The following was a paper researched between May-July 2008, and written and published in August 2008 by Rachel Reuben as her independent study project as part of her MBA program at the State University of New York at New Paltz

This summer I did an independent study research project in pursuit of my MBA (expected graduation is Dec. ‘09). The focus of my research was the use of social media in higher education, specifically for marketing and communication.

This guide originally started with the premise of being co-authored with my sponsoring professor, and we planned to seek publication in an academic journal, and to present it at an upcoming conference. Unfortunately our schedules did not work out for the original concept, so I hope the guide as it turned out will still be useful to high level administrators in academia. We do plan to beef up the data analysis section and re-visit its focus into an academic publication later this year.

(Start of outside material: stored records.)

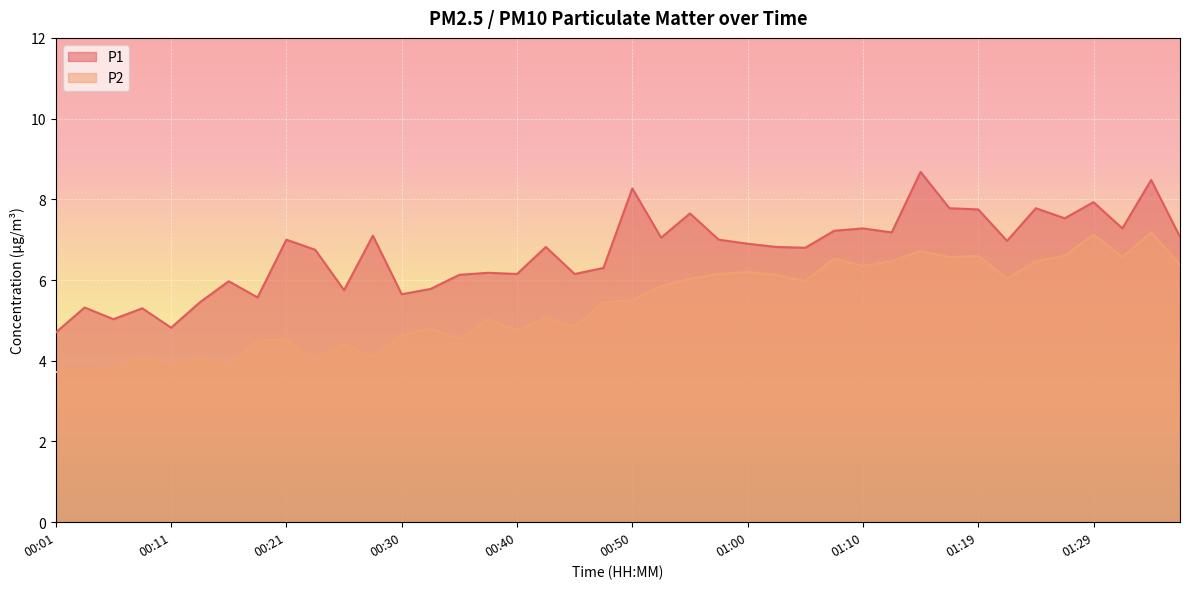

What is the label of the 28th point from the right?

00:30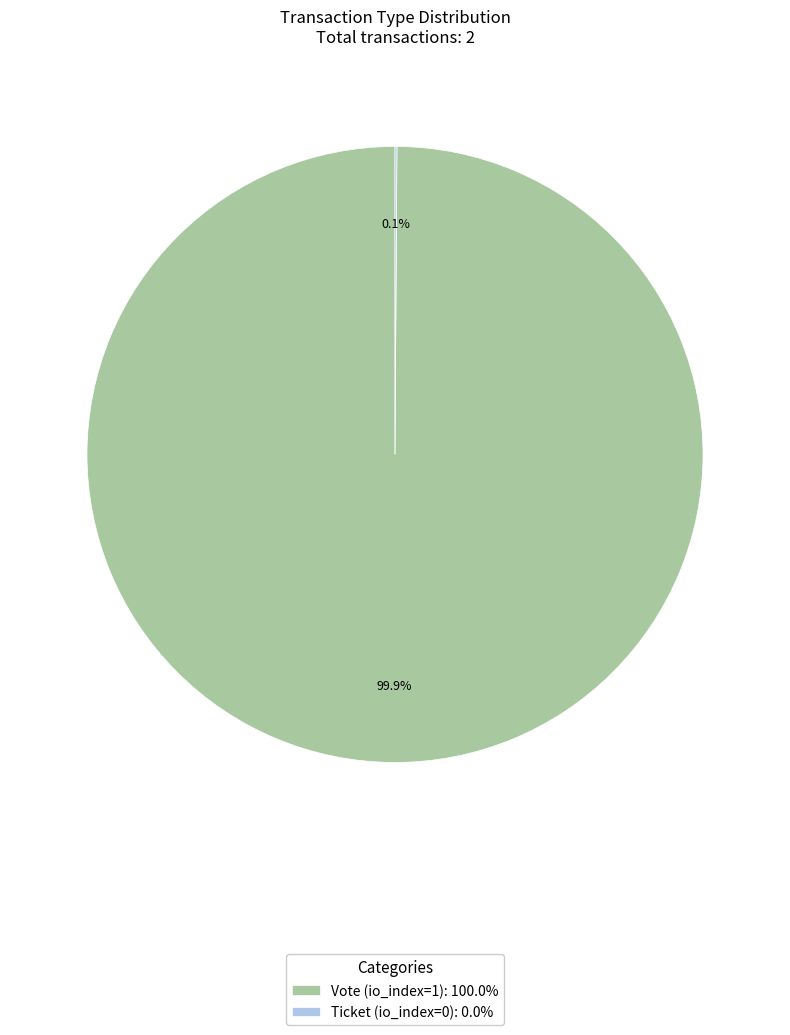

Does Vote (io_index=1): 100.0% represent more than half of the total?

Yes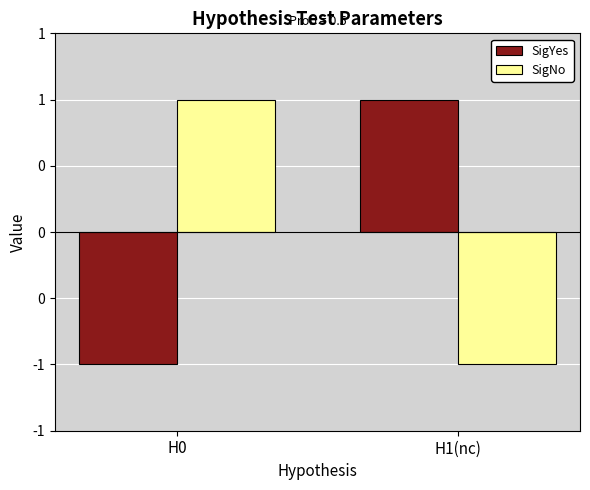

Are the bars grouped side by side (vs. stacked)?

Yes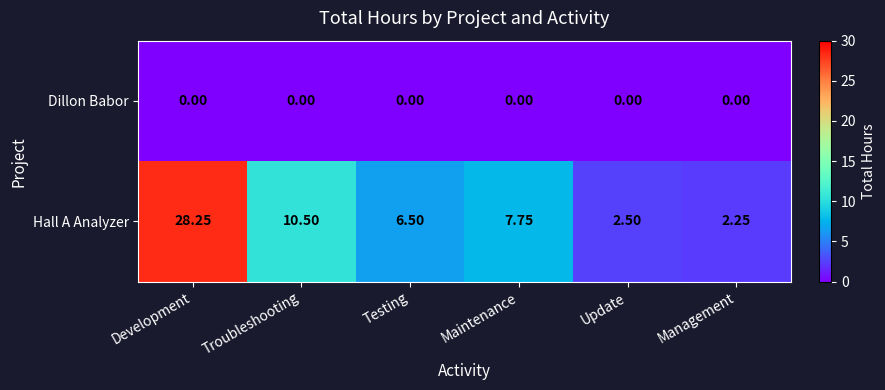

Count the number of data series in this chart.

2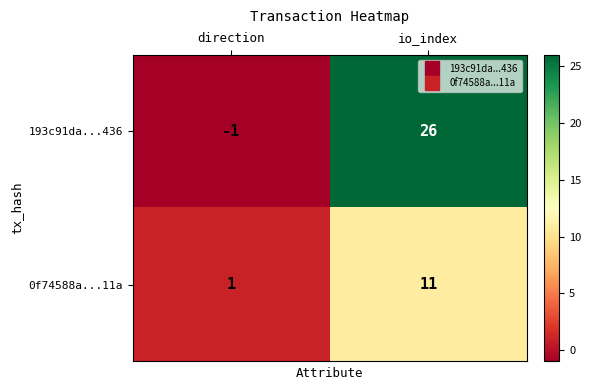

Rank the series at io_index from lowest to highest value.

0f74588a...11a, 193c91da...436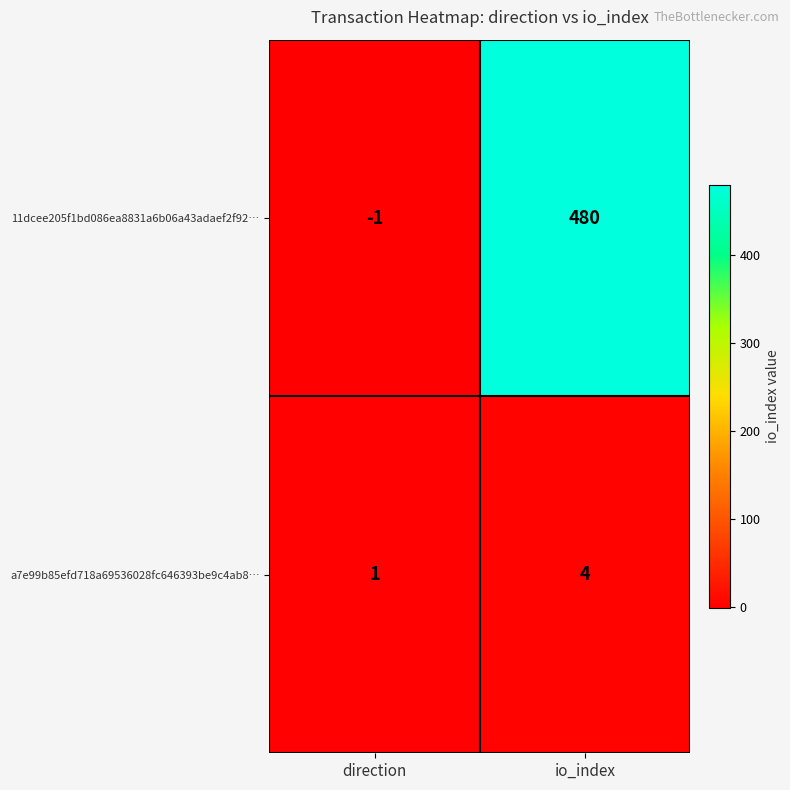

At io_index, list the series in order from smallest to largest.

a7e99b85efd718a69536028fc646393be9c4ab8…, 11dcee205f1bd086ea8831a6b06a43adaef2f92…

In July I produced a survey that was distributed via three listservs (uweb, HighEdWeb, SUNY CUADNet) and Twitter, asking what tools colleges are using, which offices maintain them, how often they spend maintaining them, and what target audience(s) they’re primarily using them for. I ended up with 148 unique colleges/universities responding to the survey.


The Conversation Prism

The tools I focused on for the purpose of this survey included Facebook, MySpace, YouTube, Flickr, Twitter, blogs, and del.icio.us (now delicious.com). This research project culminated into writing a guidfe geared towards high level administrators in higher education, such as President’s and VP’s who have heard about social media, but need a complete introduction to the concept and potential. However, I do believe the data presented provides some solid statistics for mid-level Web, marketing and communication professionals to use to convince their supervisors that some forms of social media may be very beneficial to their overall marketing and communication mix.

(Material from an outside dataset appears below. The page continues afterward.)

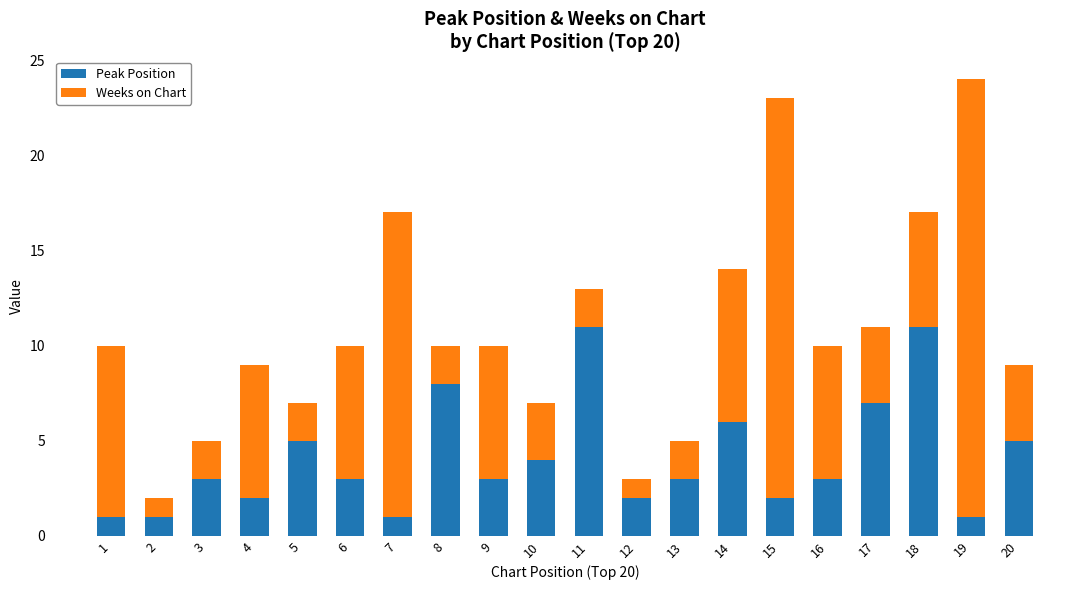

What is the total value across all series at 15?

23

Download: The Use of Social Media in Higher Education for Marketing and Communications: A Guide for Professionals in Higher Education (PDF)

Key Takeaways:

  • Facebook has great potential for our purposes, and just over half of those surveyed already have a Facebook Page for their University. MySpace is not only loosing ground with the general population in terms of the number of active users, but it’s also not popularly used in higher education.
  • YouTube has enormous capabilities and potential. This is an area where you can really see a lot of ROI with no real post-production costs and an infinite audience (vs. creating CDs/DVDs, paying for postage to mail, distributing at fairs, etc.).
  • Higher education hasn’t quite found the right niche for Twitter yet. It has great potential in the future, and there are a few ideas floating out there that may take off in the coming months – it will be interesting to see how this plays out.
  • In this guide I discuss concerns and implications for adopting (or not) social media, and illustrate some best practices in the higher education industry.